What sample size means
Sample size is the number of respondents or observations a survey or study needs to estimate a population value — a proportion (like "60% of customers prefer X") or a mean (like "average order value is $42") — within a stated margin of error, at a stated confidence level. Too small a sample and your estimate could be far off; too large and you have spent more time and money than the extra precision was worth. This calculator computes the minimum sample size for either case and shows the formula with your numbers plugged in.
Proportion vs. mean
Estimating a proportion (a percentage, like "what share of visitors convert") uses Cochran's formula and needs an expected proportion — use 50% if you have no prior estimate, since it is the most conservative choice and gives the largest required sample. Estimating a mean (an average, like "average time on page") instead needs an estimated standard deviation for the thing you are measuring; if you have raw data to compute that from, the standard deviation calculator will get it for you. Both modes need a confidence level (how sure you want to be — 95% is standard) and a margin of error (how much wiggle room you will accept in the final estimate — smaller margins need dramatically larger samples, since required sample size grows with the square of 1/margin).
Worked example
Say you want to estimate what share of your customers prefer a new feature, with 95% confidence and a margin of error of ±5 percentage points, and you have no prior estimate of the true proportion (so use the conservative 50%). The 95% confidence z-value is 1.96. Sample size = 1.96² × 0.5 × (1 − 0.5) / 0.05² = 3.8416 × 0.25 / 0.0025 = 384.16, rounded up to 385 respondents. If you know your customer base is only 1,000 people, the finite-population correction brings that down to 278 — you need fewer respondents when you are sampling a known, smaller population.
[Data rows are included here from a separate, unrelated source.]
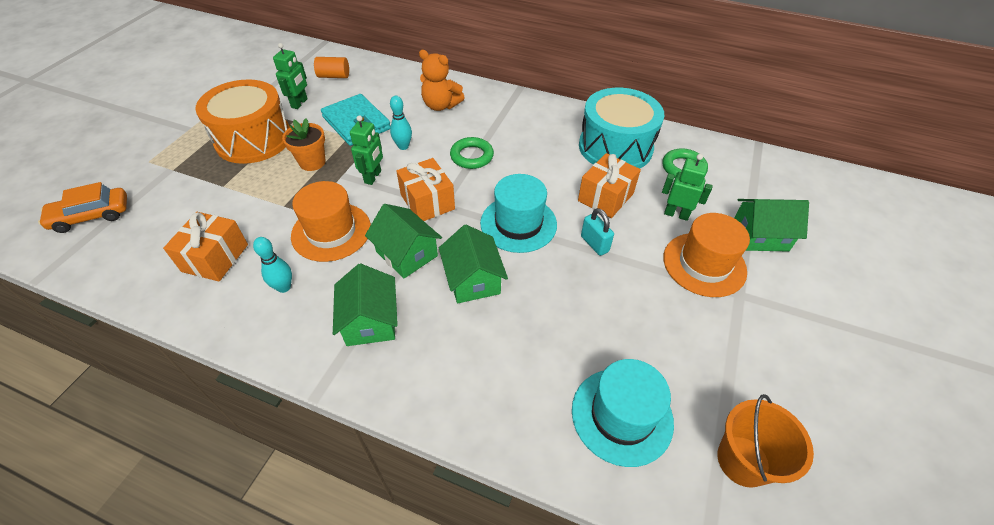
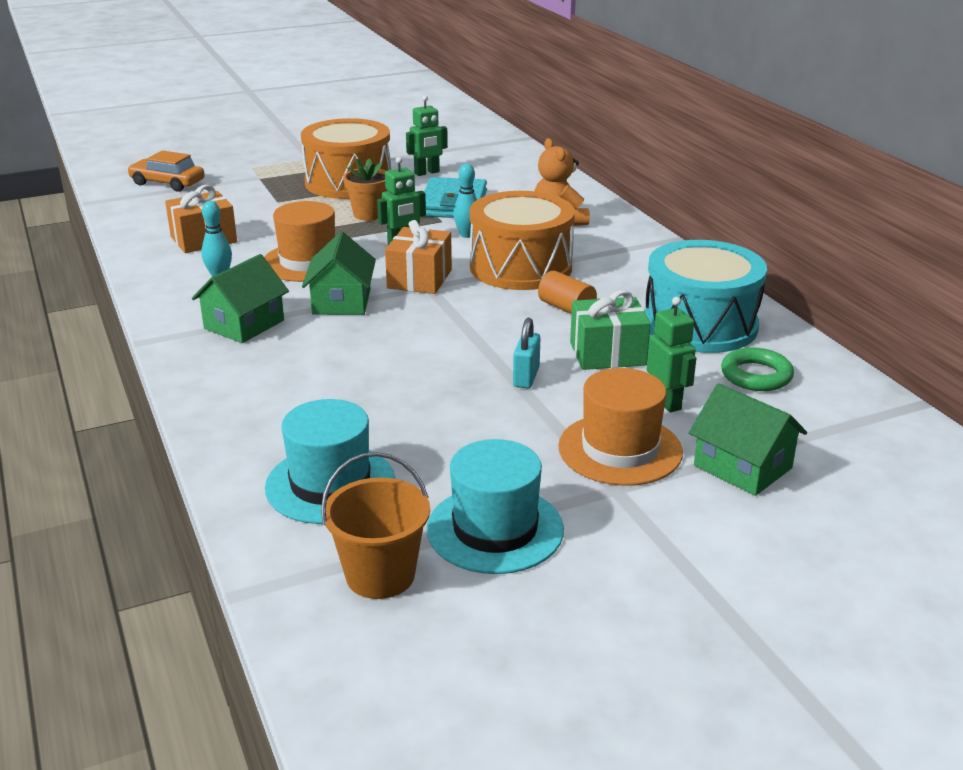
camera: 45 degrees right, 20 degrees down
orange cylinder [314,57,349,78] -> orange cylinder moved to [538,271,597,314]
green house [439,225,508,303] -> none
green ring [450,137,494,169] -> orange drum [470,191,575,290]
turquoise hat [480,174,557,253] -> turquoise hat moved to [427,439,564,574]
orange gift [578,153,641,218] -> green gift [570,290,651,370]

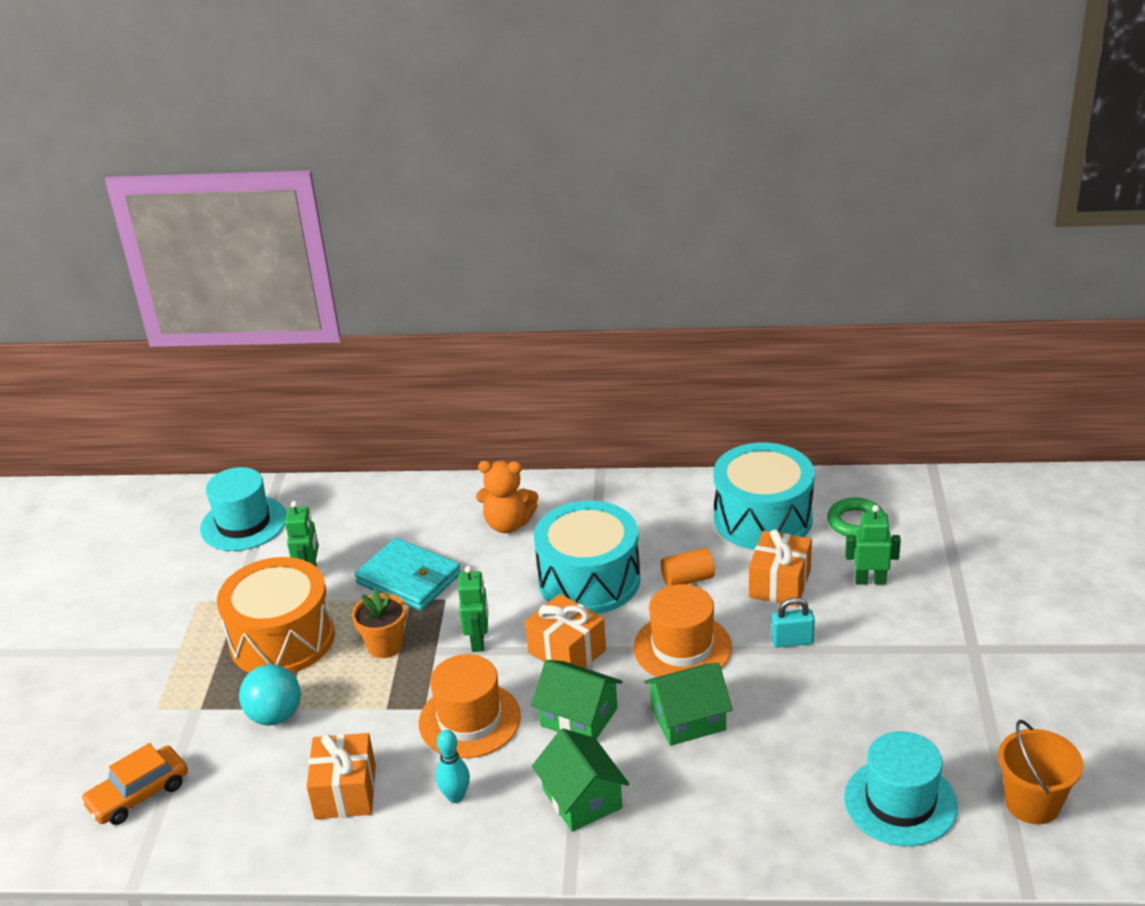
camera: 60 degrees left, 5 degrees up
turquoise hat [427,439,564,574] -> turquoise hat moved to [200,467,287,551]
turquoise bowling pin [453,163,477,238] -> none
orange drum [470,191,575,290] -> turquoise drum [534,500,640,614]
turquoise padlock [513,318,540,388] -> turquoise padlock turned 45 degrees counterclockwise [771,597,815,648]
orange hat [558,368,683,486] -> orange hat moved to [633,584,732,677]
green gift [570,290,651,370] -> orange gift [749,529,812,607]
green house [689,383,807,496] -> green house moved to [644,663,733,746]
none -> turquoise ball [239,664,301,726]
The finite-population correction
The finite-population correction adjusts the sample size down when you are sampling from a known, limited population rather than an effectively infinite one (the general public, all possible transactions, and so on). Without it, the formula assumes there is no upper limit on how many people you could sample; with a population size entered, the correction accounts for the fact that sampling a larger share of a small population buys you more certainty per respondent. Leave the population size blank if your population is unknown or very large — the calculator uses the standard infinite-population formula.
How to use it
- Choose whether you are estimating a proportion (a percentage) or a mean (an average).
- Set your confidence level (95% is standard) and the margin of error you will accept.
- For a proportion, enter an expected proportion if you have one (50% is the safe default). For a mean, enter an estimated standard deviation.
- Optionally enter a population size if you are sampling from a known, limited group — leave it blank otherwise.
- Read the required sample size and the step-by-step working, and download the sensitivity chart or a CSV report of the calculation.
FAQ
- How many survey responses do I need?
- It depends on your confidence level, margin of error, and (for a proportion) your expected split. A common baseline — 95% confidence, ±5% margin, no prior estimate — needs 385 respondents from a large or unknown population. Enter your own numbers above for an exact answer.
- What sample size do I need for 95% confidence?
- 95% confidence alone does not determine sample size — you also need a margin of error and, for a proportion, an expected split. At 95% confidence with a ±5% margin and an unknown proportion (use 50%), you need 385 respondents; a tighter ±3% margin needs 1,068.
- What does margin of error mean?
- Margin of error is how far your sample estimate might be from the true population value, in either direction, at your chosen confidence level. A margin of error of ±5% on an estimate of 60% means the true value is likely between 55% and 65%. Smaller margins require larger samples — cutting the margin in half roughly quadruples the required sample size.
- Do I need to adjust for a small population?
- Only if you know your total population is small and finite — for example, surveying all 500 employees at a company, not the general public. Enter that number as the population size and the calculator applies the finite-population correction, which lowers the required sample size. Leave it blank for an unknown or effectively unlimited population.